Storage plugins are created dynamically as Nomad jobs, unlike device
and task driver plugins that need to be installed and configured on
each client. Each dynamic plugin type has its own type-specific job
spec block; currently there is only the csi_plugin
type. Nomad
tracks which clients have instances of a given plugin, and
communicates with plugins over a Unix domain socket that it creates
inside the plugin's tasks.
CSI Plugins
Every storage vendor has its own APIs and workflows, and the industry-standard Container Storage Interface specification unifies these APIs in a way that's agnostic to both the storage vendor and the container orchestrator. Each storage provider can build its own CSI plugin. Jobs can claim storage volumes from AWS Elastic Block Storage (EBS) volumes, GCP persistent disks, Ceph, Portworx, vSphere, etc. The Nomad scheduler will be aware of volumes created by CSI plugins and schedule workloads based on the availability of volumes on a given Nomad client node. A list of available CSI plugins can be found in the Kubernetes CSI documentation. Any of these plugins should work with Nomad out of the box.
A CSI plugin task requires the csi_plugin
block:
There are three types of CSI plugins. Controller Plugins communicate with the storage provider's APIs. For example, for a job that needs an AWS EBS volume, Nomad will tell the controller plugin that it needs a volume to be "published" to the client node, and the controller will make the API calls to AWS to attach the EBS volume to the right EC2 instance. Node Plugins do the work on each client node, like creating mount points. Monolith Plugins are plugins that perform both the controller and node roles in the same instance. Not every plugin provider has or needs a controller; that's specific to the provider implementation.

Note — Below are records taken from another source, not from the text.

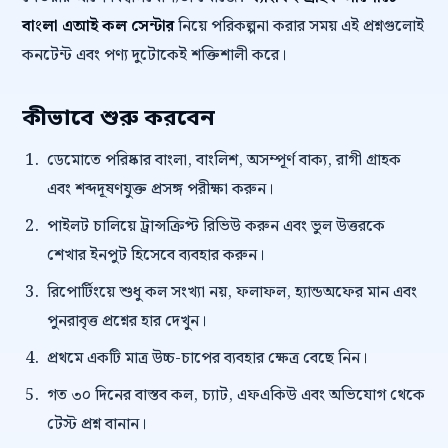
বাংলা এআই কল সেন্টার
নিয়ে পরিকল্পনা করার সময় এই প্রশ্নগুলোই
কনটেন্ট এবং পণ্য দুটোকেই শক্তিশালী করে।
কীভাবে শুরু করবেন
ডেমোতে পরিষ্কার বাংলা, বাংলিশ, অসম্পূর্ণ বাক্য, রাগী গ্রাহক
এবং শব্দদূষণযুক্ত প্রসঙ্গ পরীক্ষা করুন।
পাইলট চালিয়ে ট্রান্সক্রিপ্ট রিভিউ করুন এবং ভুল উত্তরকে
শেখার ইনপুট হিসেবে ব্যবহার করুন।
রিপোর্টিংয়ে শুধু কল সংখ্যা নয়, ফলাফল, হ্যান্ডঅফের মান এবং
পুনরাবৃত্ত প্রশ্নের হার দেখুন।
প্রথমে একটি মাত্র উচ্চ-চাপের ব্যবহার ক্ষেত্র বেছে নিন।
গত ৩০ দিনের বাস্তব কল, চ্যাট, এফএকিউ এবং অভিযোগ থেকে
টেস্ট প্রশ্ন বানান।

You should always run node plugins as Nomad system
jobs and use the
-ignore-system
flag on the nomad node drain
command to ensure that the
node plugins are still running while the node is being drained. Use
constraints for the node plugin jobs based on the availability of volumes. For
example, AWS EBS volumes are specific to particular availability zones with a
region. Controller plugins can be run as service
jobs.
Nomad exposes a Unix domain socket named csi.sock
inside each CSI
plugin task, and communicates over the gRPC protocol expected by the
CSI specification. The mount_dir
field tells Nomad where the plugin
expects to find the socket file.
Plugin Lifecycle and State
CSI plugins report their health like other Nomad jobs. If the plugin
crashes or otherwise terminates, Nomad will launch it again using the
same restart
and reschedule
logic used for other jobs. If plugins
are unhealthy, Nomad will mark the volumes they manage as
"unscheduable".
Storage plugins don't have any responsibility (or ability) to monitor the state of tasks that claim their volumes. Nomad sends mount and publish requests to storage plugins when a task claims a volume, and unmount and unpublish requests when a task stops.
The dynamic plugin registry persists state to the Nomad client so that it can restore volume managers for plugin jobs after client restarts without disrupting storage.
Volume Lifecycle
The Nomad scheduler decides whether a given client can run an allocation based on whether it has a node plugin present for the volume. But before a task can use a volume the client needs to "claim" the volume for the allocation. The client makes an RPC call to the server and waits for a response; the allocation's tasks won't start until the volume has been claimed and is ready.
If the volume's plugin requires a controller, the server will send an RPC to the Nomad client where that controller is running. The Nomad client will forward this request over the controller plugin's gRPC socket. The controller plugin will make the request volume available to the node that needs it.
Once the controller is done (or if there's no controller required), the server will increment the count of claims on the volume and return to the client. This count passes through Nomad's state store so that Nomad has a consistent view of which volumes are available for scheduling.
The client then makes RPC calls to the node plugin running on that client, and the node plugin mounts the volume to a staging area in the Nomad data directory. Nomad will bind-mount this staged directory into each task that mounts the volume.
This cycle is reversed when a task that claims a volume becomes terminal. The client will send an "unpublish" RPC to the server, which will send "detach" RPCs to the node plugin. The node plugin unmounts the bind-mount from the allocation and unmounts the volume from the plugin (if it's not in use by another task). The server will then send "unpublish" RPCs to the controller plugin (if any), and decrement the claim count for the volume. At this point the volume’s claim capacity has been freed up for scheduling.